Memories ~
From Falls Church to Kilmarnock
© 2007 Abilini's Computer Services
English
Paper
(1977)
In
1977, I was a senior in High School. Around the third week of school, my English
teacher got sick and was going to be out the rest of the year. So Mr. Thoms, the
principal of the school, elected not to hire a substitute. Since he was an
English major, Mr. Thoms would take over the class. His first day teaching the
class, he assigned everyone an essay, to be turned in two-weeks before the end
of the year. He assigned the paper’s subject, and the papers themselves would be
at least 20 pages in length, double spaced, and had to have a bibliography. He
assigned me, since my last name started with an ‘A’, “The Atomic Bombs of
Hiroshima and Nagasaki.”
I spent at least an hour in the library, everyday for a week, gathering note
cards on which books contained the correct information, for the paper I needed
to write. Basically, I created the bibliography first, and then I wrote the
paper around it. Somewhere along the course, dad read my paper and looked at
the diagrams and then proceeded to throw the 10 pages I had already written into
the trash. He said, “It’s nice, but all your diagrams are wrong.” I said, “but
that’s what I could find in the encyclopedia.” He said, “here, use this
instead.” He handed me a whole bunch of papers, and some small engineering
manuals. I started the whole thing over, and when I was done I had a 25 page,
double-spaced report with diagrams, and a bibliography. Dad read the paper,
corrected spelling and grammar errors, and then told me, “that will get an A,
for sure”. So, I retyped the pages that dad scribbled on, and then turned in my
paper.
The next week, the Principal returned our papers with a grade marked on them; He
gave me a D and specified that none of the diagrams matched those in the
encyclopedia and he couldn’t find any of the books mentioned in my
bibliography. I was shocked and very disappointed. I took the paper home and
handed it to my father. Needless to say, he was shocked too! The next day, my
father accompanied me to school. It was maybe 30 minutes before school started
and dad walked into the Principal’s Office, unannounced, with his leather
satchel and he shut the principal’s door. The principal’s door was one of those
heavy wooden fire doors which no sounds could traverse. Well on this day, the
people in the cafeteria 75 feet away, could hear the yelling coming from the
principal’s office! About 15 minutes later, I was called into the office where
I received another copy of my paper. This one had an “A+” marked on it.

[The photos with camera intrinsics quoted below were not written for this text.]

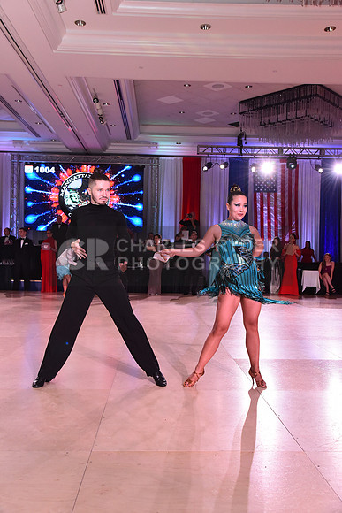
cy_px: 256
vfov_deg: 55.8
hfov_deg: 38.9
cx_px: 171
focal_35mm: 34
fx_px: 484
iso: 2500
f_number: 6.3
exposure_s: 1/320
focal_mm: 34
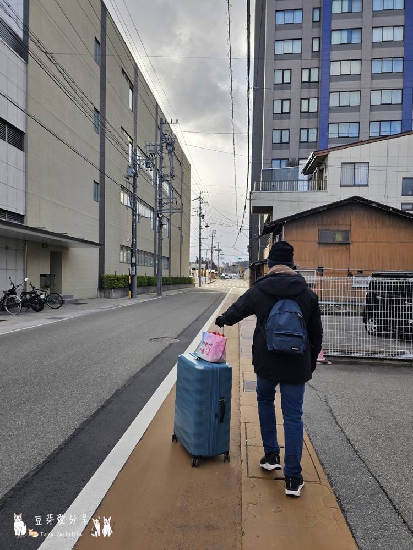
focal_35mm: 23
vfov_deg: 73.9
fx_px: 366
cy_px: 275
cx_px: 206
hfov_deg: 58.9
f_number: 1.7
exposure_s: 1/220
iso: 10
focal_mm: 6.3
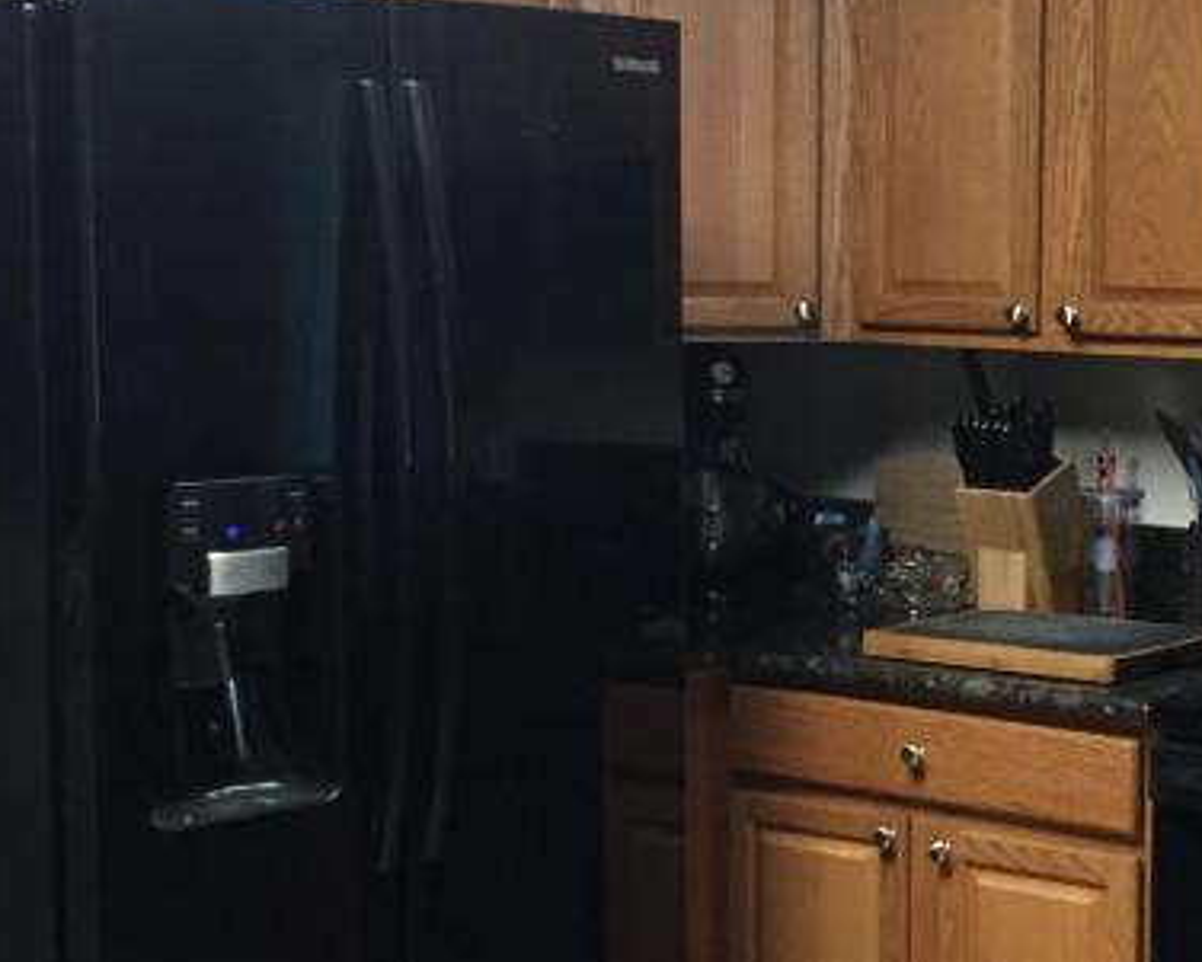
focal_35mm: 77
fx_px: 2740
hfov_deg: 24.5
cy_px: 524
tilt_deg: -5.7
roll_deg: -1.0
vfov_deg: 19.9
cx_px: 879
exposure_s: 1/17
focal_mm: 4.15
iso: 250
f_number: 2.2
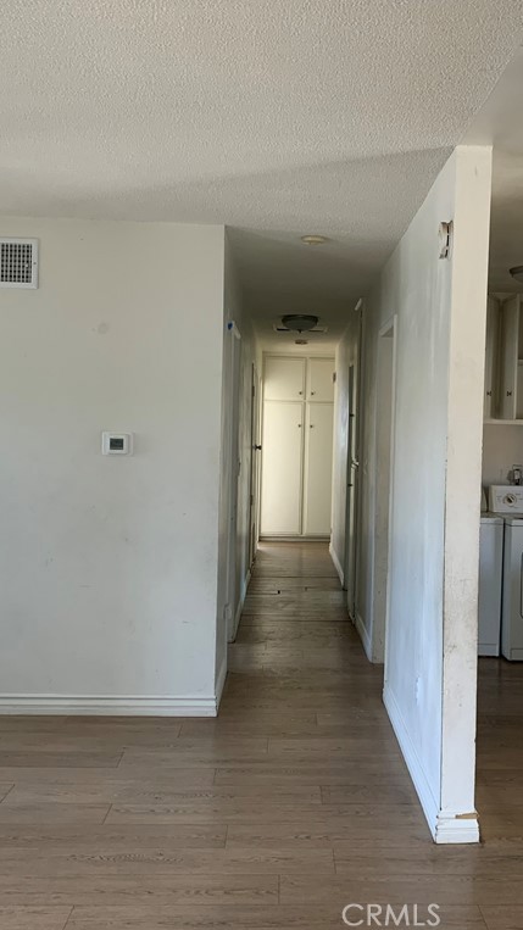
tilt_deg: -0.1
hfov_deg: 31.0
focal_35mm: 38
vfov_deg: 52.8
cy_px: 464
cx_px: 330
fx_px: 937
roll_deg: -0.5
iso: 100
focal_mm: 4.25
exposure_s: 1/97
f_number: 1.8
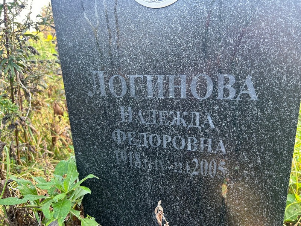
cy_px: 113
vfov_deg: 53.1
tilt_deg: -17.2
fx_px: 226
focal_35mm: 26
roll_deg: +3.2
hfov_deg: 67.3
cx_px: 150
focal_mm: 5.7
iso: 64
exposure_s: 1/121
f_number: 1.5
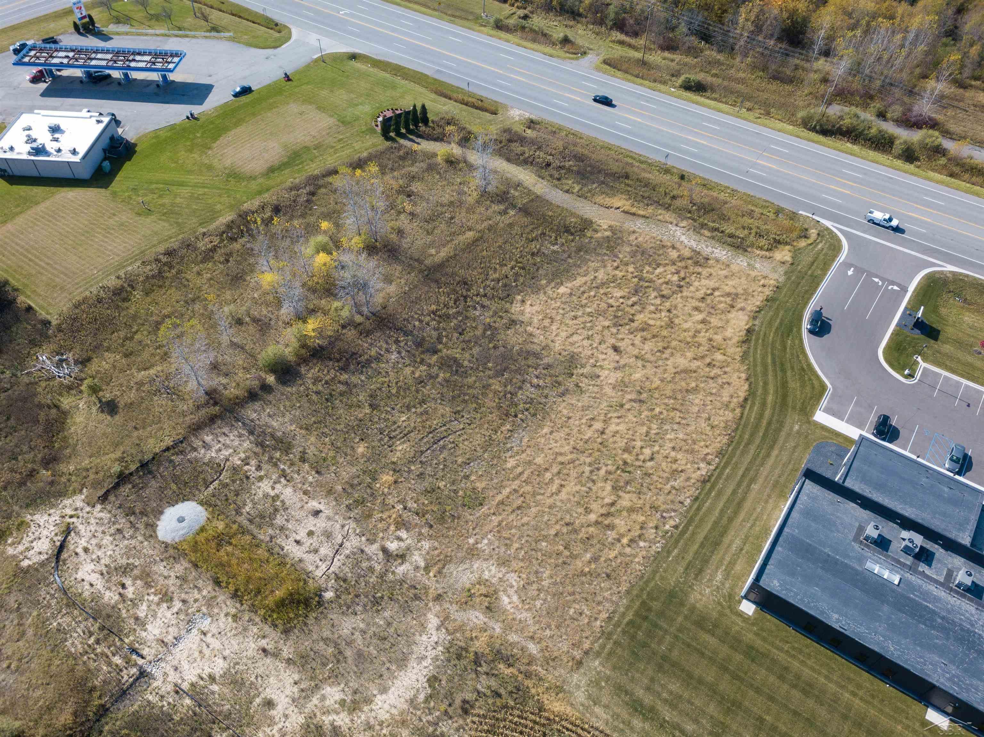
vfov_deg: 53.0
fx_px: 739
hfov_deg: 67.3
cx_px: 492
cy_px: 368
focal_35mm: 26
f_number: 2.2
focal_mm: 4.73
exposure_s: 1/640
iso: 100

What the principal failed to realize, and since he failed to look at my ‘student
folder’ to see, who my parents were. My father was on the design and engineering
team of the Hiroshima and Nagasaki bombs. The papers that dad gave me to use to
write my paper were the recently declassified notes and diagrams that he had
helped to write 35 years earlier, in Oak Ridge Tennessee. My father explained,
loudly, to the principal that “of course the diagrams in the encyclopedia are
wrong. Do you expect the United States to show the world how to build an Atomic
Bomb?!!” Luckily for me, it was the end of the school year. If, I had to see
that principal again, for another year, I would have died from numerous
humiliations!
Oh, in case you would like to know, the bibliography consisted of books by:
Einstein, Oppenheimer, Lingstrum and a few others on the ‘Oak Ridge’ project.